The increases and decreases in abundance

were generally c

The increases and decreases in abundance

were generally consistent across techniques for most proteins (22/44 comparisons and a further 11/44 where the iTRAQ ratios were not statistically significant for inclusion). 9/44 were detected as changing by iTRAQ 2-DLC/MS-MS but were apparently not changing on 2-DE gels, while only 2/44 comparisons PRN1371 nmr showed opposite changes.

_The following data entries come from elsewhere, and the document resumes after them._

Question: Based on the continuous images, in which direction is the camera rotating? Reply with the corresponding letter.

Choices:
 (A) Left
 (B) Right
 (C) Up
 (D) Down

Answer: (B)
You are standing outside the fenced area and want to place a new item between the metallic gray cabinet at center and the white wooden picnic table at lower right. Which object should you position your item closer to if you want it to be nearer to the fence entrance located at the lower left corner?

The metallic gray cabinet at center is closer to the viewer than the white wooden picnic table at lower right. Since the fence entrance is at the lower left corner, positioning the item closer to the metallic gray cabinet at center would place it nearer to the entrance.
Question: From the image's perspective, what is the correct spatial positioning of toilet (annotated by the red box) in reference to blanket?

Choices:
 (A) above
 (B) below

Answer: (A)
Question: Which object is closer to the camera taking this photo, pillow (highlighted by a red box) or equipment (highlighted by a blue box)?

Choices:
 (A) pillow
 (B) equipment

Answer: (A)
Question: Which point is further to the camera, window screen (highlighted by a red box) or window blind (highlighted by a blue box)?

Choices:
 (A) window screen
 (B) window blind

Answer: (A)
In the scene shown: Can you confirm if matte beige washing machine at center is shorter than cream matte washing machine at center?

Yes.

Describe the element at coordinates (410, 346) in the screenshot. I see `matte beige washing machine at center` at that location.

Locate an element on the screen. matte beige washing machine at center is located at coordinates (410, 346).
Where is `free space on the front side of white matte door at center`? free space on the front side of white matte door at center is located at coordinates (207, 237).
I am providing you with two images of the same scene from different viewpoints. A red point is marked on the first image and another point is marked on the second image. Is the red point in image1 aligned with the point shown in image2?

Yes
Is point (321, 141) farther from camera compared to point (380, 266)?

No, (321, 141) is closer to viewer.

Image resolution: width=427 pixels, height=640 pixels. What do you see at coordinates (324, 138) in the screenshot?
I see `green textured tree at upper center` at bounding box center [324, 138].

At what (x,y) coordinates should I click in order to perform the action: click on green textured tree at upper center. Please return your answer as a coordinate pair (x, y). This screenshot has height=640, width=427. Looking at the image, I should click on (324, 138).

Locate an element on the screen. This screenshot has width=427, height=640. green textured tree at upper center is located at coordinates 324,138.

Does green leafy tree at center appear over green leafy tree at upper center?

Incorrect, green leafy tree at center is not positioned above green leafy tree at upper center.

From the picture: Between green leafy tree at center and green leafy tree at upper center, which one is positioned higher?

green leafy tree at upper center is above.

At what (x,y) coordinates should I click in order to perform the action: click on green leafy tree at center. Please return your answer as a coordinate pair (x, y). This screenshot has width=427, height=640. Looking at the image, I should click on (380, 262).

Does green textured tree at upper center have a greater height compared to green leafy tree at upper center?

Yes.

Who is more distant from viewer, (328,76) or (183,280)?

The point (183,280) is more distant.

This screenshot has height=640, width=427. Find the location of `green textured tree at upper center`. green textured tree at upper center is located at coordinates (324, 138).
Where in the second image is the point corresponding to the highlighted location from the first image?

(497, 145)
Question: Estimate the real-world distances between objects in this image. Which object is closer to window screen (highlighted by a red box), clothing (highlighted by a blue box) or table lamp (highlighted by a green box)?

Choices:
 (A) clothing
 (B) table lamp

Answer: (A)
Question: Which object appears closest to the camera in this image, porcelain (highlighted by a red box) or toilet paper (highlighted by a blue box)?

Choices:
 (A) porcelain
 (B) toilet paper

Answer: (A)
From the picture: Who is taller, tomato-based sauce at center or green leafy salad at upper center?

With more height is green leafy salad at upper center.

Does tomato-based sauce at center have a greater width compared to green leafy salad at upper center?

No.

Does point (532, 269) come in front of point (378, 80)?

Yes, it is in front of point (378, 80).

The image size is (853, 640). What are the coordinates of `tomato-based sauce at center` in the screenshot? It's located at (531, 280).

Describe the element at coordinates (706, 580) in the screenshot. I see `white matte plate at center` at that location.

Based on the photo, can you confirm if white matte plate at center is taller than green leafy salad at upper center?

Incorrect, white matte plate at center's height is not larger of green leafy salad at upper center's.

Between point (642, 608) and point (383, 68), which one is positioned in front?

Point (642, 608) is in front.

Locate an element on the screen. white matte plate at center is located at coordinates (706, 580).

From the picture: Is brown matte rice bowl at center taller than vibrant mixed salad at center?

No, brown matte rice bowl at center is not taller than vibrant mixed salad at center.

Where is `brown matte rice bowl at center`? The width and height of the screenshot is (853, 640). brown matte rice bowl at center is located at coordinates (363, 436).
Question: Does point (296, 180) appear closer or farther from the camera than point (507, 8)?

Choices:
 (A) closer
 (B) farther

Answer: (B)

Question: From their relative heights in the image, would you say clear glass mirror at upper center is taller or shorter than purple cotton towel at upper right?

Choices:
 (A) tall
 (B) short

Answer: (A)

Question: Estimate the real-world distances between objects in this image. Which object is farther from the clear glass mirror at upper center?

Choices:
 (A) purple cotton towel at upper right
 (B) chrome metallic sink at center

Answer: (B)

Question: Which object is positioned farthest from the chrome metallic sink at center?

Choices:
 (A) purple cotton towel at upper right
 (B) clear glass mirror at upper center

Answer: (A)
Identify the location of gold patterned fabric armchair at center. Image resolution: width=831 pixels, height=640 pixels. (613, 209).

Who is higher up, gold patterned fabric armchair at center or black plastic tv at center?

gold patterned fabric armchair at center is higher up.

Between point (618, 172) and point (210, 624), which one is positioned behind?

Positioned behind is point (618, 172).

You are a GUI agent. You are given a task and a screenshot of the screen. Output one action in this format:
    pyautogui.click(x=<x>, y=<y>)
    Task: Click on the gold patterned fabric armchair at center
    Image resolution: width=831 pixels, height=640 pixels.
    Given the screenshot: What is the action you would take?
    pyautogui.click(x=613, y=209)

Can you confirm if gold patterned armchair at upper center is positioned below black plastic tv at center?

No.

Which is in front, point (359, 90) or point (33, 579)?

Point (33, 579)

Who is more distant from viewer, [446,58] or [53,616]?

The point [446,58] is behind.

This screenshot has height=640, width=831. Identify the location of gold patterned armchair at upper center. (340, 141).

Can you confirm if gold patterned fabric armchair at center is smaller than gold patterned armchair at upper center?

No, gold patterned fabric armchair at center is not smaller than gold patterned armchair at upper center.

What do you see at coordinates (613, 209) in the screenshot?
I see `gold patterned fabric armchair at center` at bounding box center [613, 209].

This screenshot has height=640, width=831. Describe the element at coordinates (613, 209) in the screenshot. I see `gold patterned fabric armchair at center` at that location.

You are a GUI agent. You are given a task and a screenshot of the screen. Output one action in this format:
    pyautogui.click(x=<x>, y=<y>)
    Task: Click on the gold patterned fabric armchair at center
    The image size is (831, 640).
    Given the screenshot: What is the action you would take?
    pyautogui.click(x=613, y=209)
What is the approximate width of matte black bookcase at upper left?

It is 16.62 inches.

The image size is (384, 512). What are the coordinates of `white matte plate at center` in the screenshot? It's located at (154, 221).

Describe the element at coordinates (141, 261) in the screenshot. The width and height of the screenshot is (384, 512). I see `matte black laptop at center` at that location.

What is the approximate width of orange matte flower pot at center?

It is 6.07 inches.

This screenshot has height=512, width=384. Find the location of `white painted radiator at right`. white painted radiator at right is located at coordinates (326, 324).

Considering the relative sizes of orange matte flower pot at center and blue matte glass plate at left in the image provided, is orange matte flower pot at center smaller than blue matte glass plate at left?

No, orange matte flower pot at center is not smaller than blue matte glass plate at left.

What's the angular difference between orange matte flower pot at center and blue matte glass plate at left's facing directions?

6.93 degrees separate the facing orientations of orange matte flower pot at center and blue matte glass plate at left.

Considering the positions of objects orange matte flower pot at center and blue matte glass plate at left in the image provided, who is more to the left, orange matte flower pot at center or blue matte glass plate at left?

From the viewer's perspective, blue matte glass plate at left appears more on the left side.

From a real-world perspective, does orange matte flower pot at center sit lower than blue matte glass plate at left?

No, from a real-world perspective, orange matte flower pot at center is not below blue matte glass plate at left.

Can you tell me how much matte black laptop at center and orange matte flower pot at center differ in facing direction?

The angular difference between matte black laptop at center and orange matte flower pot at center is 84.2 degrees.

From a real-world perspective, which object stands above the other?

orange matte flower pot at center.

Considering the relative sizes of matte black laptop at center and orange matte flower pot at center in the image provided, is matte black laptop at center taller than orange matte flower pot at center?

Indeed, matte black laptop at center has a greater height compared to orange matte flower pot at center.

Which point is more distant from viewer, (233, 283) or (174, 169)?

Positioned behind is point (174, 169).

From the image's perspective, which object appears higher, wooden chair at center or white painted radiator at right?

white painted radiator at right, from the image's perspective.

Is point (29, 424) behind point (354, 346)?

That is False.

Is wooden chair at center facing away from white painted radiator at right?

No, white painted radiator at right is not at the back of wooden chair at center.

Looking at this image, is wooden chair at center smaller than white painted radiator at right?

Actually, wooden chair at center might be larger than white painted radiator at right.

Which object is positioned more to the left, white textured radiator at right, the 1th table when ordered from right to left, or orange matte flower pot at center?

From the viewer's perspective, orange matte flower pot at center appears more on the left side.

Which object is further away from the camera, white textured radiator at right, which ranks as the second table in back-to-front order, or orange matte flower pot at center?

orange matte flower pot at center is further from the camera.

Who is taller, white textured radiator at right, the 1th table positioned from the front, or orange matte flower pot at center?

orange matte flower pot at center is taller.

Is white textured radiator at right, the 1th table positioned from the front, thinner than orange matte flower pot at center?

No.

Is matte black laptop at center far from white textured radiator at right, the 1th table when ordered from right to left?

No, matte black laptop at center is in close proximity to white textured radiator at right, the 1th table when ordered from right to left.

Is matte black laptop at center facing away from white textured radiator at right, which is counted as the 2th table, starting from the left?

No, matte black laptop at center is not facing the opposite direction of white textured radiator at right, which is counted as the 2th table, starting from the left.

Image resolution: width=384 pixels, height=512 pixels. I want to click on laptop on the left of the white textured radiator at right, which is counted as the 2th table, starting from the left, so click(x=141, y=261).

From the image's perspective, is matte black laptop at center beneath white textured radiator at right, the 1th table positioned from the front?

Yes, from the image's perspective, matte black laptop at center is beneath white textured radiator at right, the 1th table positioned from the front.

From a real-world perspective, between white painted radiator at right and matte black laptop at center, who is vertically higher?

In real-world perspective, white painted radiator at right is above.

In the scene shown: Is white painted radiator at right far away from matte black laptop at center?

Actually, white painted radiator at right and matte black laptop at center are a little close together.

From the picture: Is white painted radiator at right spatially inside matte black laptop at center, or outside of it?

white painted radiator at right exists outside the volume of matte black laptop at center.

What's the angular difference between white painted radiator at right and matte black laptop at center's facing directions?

These last two groups contained many proteins that appear as multiple protein ‘spots’ on 2-DE gels (e.g. ArcB) and thus it is difficult to gauge the overall abundance of those proteins by the gel-based approach. Discussion This study compared proteome profiles of 3 P. aeruginosa strains to identify candidate proteins that may be specific to the acute, transmissible CF strain AES-1R. Proteins identified in the AES-1R isolate may reflect adaptations specific to the environmental niche of this organism and that could provide a colonization GSK126 concentration advantage in the CF lung. A number of virulence determinants differed in abundance between strains, including secreted factors, siderophore and pigment producing enzymes, and oxidative stress response proteins. P. aeruginosa is

known to produce a number of secreted virulence factors including toxins, proteases and binding proteins, many of which are under QS regulation [36, 37]. AES-1R protein profiles displayed elevated abundances of Seliciclib clinical trial chitinase ChiC, chitin-binding protein CbpD, and putative hemolysin (PA0122), while the major secreted protease elastase LasB was increased in virulent PA14. Microarray studies have shown increased expression of hcnB and cbpD in mucoid P. aeruginosa compared to non-mucoid [38]. Since AES-1R is non-mucoid, it is possible that these proteins

are more abundant in CF isolates irrespective of mucoidy when compared to non-CF strains. Comparisons of a chronic, rather than acute, CF isolate with PAO1 also showed increased cbpD gene expression [25]. Putative hemolysin (PA0122) is highly expressed in non-mucoid CF clinical isolates and binds oxidised low-density lipoprotein from human serum present in the CF lung [39, 40]. Increased chitinase production may provide AES-1R with an enhanced ability to degrade lung connective tissues [41]. We also observed elevated abundance in AES-1R of PasP (PA0423), a small protease that cleaves Fluorometholone Acetate collagens and a virulence determinant in P. aeruginosa-associated corneal infections [42]. PasP has been described as an immunogen in 4 CF patient sera [43]. Importantly, it must be noted that our data reflect intracellular levels of these predominantly secreted proteins, suggesting either altered expression or impaired secretion. We were able to detect higher elastase and total protease activities for AES-1R compared to PAO1, while total hemolysin activity was approximately the same. Similar to the proteomics data, we observed reduced elastase activity for AES-1R compared to PA14. P.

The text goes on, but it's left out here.